Tokyo, Feb 26 (IANS) Japan's population declined for the first time in almost a century in 2015, compounding the government's concerns about the nation's mounting demographic woes in the face of a rapidly aging and shrinking society.
According to preliminary statistics released Friday by the Ministry of Internal Affairs and Communications Statistics Bureau, Japan's population as of October 1, 2015 totaled 127,110,047, a decline of 947,305 people, or 0.7 percent, from the previous census conducted in 2010, reports Xinhua.
The latest census revealed that the population in Japan had dropped for the first time since the survey began in 1920. And while Japan remains the world's 10th largest country, it is the only country among the top 20 whose population is declining.

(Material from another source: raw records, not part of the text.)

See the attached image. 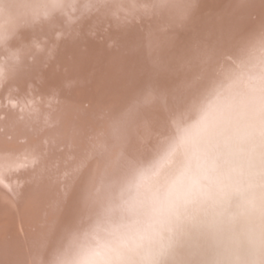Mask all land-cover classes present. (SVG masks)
Listing matches in <instances>:
<instances>
[{
	"label": "bare ground",
	"instance_id": "bare-ground-1",
	"mask_svg": "<svg viewBox=\"0 0 264 264\" xmlns=\"http://www.w3.org/2000/svg\"><path fill=\"white\" fill-rule=\"evenodd\" d=\"M262 119L264 0H0V264L92 230L129 264H200L183 217L142 239L161 185L264 238Z\"/></svg>",
	"mask_w": 264,
	"mask_h": 264
},
{
	"label": "clouds",
	"instance_id": "clouds-1",
	"mask_svg": "<svg viewBox=\"0 0 264 264\" xmlns=\"http://www.w3.org/2000/svg\"><path fill=\"white\" fill-rule=\"evenodd\" d=\"M231 134L230 127L220 131V150ZM253 146L258 150V157L251 155V149L246 163L250 166L255 161L261 169H264V119L256 130ZM179 207H182L180 193L170 192L165 185L159 186L142 214L143 241L149 244L160 242L165 237L166 226L183 217L184 221L199 230L206 245L208 256L200 264H264V238L257 240L256 250L259 256L248 259L243 254L222 247L225 231L222 211L213 210L212 204L209 203L207 209L189 223L187 217L178 216ZM55 264H129V261L127 250L119 239L92 230L71 238L60 251ZM143 264H157V262L145 258Z\"/></svg>",
	"mask_w": 264,
	"mask_h": 264
},
{
	"label": "rangeland",
	"instance_id": "rangeland-1",
	"mask_svg": "<svg viewBox=\"0 0 264 264\" xmlns=\"http://www.w3.org/2000/svg\"><path fill=\"white\" fill-rule=\"evenodd\" d=\"M231 220L225 223V231L222 237V247L237 254H243L248 259L257 257L256 244L258 234H254L242 225Z\"/></svg>",
	"mask_w": 264,
	"mask_h": 264
}]
</instances>
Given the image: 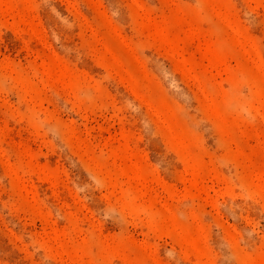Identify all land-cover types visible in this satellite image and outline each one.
<instances>
[{
    "label": "rangeland",
    "instance_id": "obj_1",
    "mask_svg": "<svg viewBox=\"0 0 264 264\" xmlns=\"http://www.w3.org/2000/svg\"><path fill=\"white\" fill-rule=\"evenodd\" d=\"M0 264H264V0H0Z\"/></svg>",
    "mask_w": 264,
    "mask_h": 264
}]
</instances>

The statistics bureau said Japan's male population stood at 61,829,237 and female population at 65,280,810, with the overall population dropping in 39 of Japan's total 47 prefectures.
Thirty-three percent of the prefectures have seen an accelerated rate of decline, the bureau said.
The data showed a population increase in Tokyo and some neighbouring prefectures.
The government is grappling to address the demographic crisis with structural reform policies aimed at boosting the rapidly declining national fertility rate, which fell to a record low of 1.42 in 2014.
The National Institute of Population and Social Security Research has said the declining birthrate will lead to Japan losing a third of its population by 2060.
Keio University's demographics specialist, Noriko Tsuya, has said there was no other industrialized country in the world that was experiencing such a rapid decline of its population.